Eastern Matter
Four Experiments in Vietnam
One is hard put to name a country that has a more beleaguered modern history. The rapacity of the West sought to turn Vietnam into both a productive, profitable colony and a geopolitical outpost in the Far East. First to arrive were the French, who planted their flag on that beautiful and ancestral land in the 19th century, to not let go of it until 1954, after an absurd, sinister war; in their wake came the Americans, whose insatiable thirst for new Cold War tactics soon brought about the scorching war of napalm and Agent Orange, a cataclysm that would come to an end only in 1975, with the famous images of helicopters evacuating American officials and Vietnamese friendly to them out of Saigon.

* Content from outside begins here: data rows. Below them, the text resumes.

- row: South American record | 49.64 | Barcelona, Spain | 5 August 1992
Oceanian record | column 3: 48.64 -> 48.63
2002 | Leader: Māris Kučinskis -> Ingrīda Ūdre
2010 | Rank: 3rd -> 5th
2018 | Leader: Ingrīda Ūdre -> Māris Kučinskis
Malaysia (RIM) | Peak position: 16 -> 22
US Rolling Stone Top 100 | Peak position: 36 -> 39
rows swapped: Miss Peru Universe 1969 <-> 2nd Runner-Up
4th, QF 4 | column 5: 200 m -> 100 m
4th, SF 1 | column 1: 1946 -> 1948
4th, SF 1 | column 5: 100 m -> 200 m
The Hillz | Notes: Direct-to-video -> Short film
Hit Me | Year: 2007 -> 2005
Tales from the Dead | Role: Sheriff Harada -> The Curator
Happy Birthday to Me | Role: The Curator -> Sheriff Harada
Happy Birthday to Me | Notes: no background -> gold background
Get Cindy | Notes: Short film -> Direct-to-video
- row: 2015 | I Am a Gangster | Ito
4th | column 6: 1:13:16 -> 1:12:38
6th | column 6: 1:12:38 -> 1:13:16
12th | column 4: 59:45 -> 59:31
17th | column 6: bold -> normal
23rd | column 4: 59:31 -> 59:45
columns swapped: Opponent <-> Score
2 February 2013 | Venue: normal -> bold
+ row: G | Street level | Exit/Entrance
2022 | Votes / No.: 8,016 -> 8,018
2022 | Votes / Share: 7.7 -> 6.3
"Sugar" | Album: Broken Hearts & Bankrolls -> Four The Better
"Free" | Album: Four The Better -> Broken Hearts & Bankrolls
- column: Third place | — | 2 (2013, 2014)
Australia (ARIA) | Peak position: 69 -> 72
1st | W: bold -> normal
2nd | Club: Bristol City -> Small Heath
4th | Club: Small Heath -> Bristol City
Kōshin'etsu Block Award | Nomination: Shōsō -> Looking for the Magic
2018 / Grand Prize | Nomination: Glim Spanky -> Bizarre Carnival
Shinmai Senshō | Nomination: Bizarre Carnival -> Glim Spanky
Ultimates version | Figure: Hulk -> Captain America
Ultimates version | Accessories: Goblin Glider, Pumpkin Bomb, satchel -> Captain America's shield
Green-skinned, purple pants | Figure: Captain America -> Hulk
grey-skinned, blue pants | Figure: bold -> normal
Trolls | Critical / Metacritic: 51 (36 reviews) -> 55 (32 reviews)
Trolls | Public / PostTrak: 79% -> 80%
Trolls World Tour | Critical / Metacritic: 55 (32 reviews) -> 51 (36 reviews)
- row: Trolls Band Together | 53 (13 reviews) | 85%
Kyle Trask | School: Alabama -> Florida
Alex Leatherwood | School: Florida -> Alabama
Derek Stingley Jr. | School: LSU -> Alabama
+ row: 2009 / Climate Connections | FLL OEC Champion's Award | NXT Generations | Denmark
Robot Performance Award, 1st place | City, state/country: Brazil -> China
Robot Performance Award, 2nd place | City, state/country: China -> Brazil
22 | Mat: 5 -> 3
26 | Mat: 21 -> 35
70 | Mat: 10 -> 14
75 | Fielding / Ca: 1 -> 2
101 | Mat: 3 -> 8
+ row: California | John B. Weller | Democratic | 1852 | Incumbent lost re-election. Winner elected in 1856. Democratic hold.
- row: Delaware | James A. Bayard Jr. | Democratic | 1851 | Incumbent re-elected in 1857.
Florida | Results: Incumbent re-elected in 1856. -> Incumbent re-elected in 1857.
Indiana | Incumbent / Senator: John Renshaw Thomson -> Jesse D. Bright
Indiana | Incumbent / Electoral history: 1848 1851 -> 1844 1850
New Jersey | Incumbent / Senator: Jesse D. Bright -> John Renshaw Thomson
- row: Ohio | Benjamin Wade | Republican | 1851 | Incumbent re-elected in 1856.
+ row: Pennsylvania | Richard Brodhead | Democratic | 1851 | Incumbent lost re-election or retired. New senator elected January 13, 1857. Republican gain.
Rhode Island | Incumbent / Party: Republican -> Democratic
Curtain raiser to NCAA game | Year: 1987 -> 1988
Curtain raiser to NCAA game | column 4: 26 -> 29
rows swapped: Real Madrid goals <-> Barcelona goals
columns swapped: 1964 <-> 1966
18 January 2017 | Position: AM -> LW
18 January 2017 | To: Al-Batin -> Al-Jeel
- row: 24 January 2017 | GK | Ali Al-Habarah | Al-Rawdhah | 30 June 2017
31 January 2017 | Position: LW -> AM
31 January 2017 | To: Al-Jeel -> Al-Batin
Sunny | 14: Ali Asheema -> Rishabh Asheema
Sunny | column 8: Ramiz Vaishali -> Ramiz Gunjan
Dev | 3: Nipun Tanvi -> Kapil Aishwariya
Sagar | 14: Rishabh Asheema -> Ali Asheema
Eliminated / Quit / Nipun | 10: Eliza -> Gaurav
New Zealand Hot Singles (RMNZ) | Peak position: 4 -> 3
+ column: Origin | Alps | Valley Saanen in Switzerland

The almost three million killed in that cataclysm – bound to the inertia of the Iron Curtain, which also dropped over the tropics – kept the country weighed down for two whole decades. Notwithstanding, and despite conflicts with Cambodia, tensions with China, and persistent hostility towards the United States, Vietnam had the foresight – like its great neighbor to the north – to initiate and implement a process which, without questioning the authority of the Communist Party, opened its markets to capitalism and embraced private property and foreign investment while continuing to take care of public health and education.
As a result, Vietnam today is one of the region’s economically fastest-growing nations, and also one of the most socially balanced, and this has had an echo in its architecture. Aware of realities but cosmopolitan in outlook, a generation of young professionals has faced up to and met the challenge – so common in non-Western countries – of combining international languages with regional constants, the use of technological innovations with loyalty to vernacular materials, and civic concerns with the pusuit of national identity; in sum, to apply the inevitable cliché, the inspiration of modernity with deep respect for tradition.
The four examples featured in this dossier illustrate such attitude of experimental conciliation, in which climate and the tropical landscape are addressed and where space and materials are worked out on a sensory but also symbolic note. In the Urban Farming Office in Ho Chi Minh City, the firm VTN Architects has made tropical flora the building’s icon. A similar strategy defines the Jakob Saigon Factory in Thuận An, a work of G8A Architects. For its part, the Premier Office building in Ho Chi Minh City, by Tropical Space, brings in ventilation through porous brick lattices, while the Đạo Mẫu Museum in the rural outskirts of Hanoi, by ARB Architects, colonizes its exuberant environment by means of pavilions raised with tiles taken from the roofs of abandoned houses, evoking the genius loci through entropic, memory-storing matter.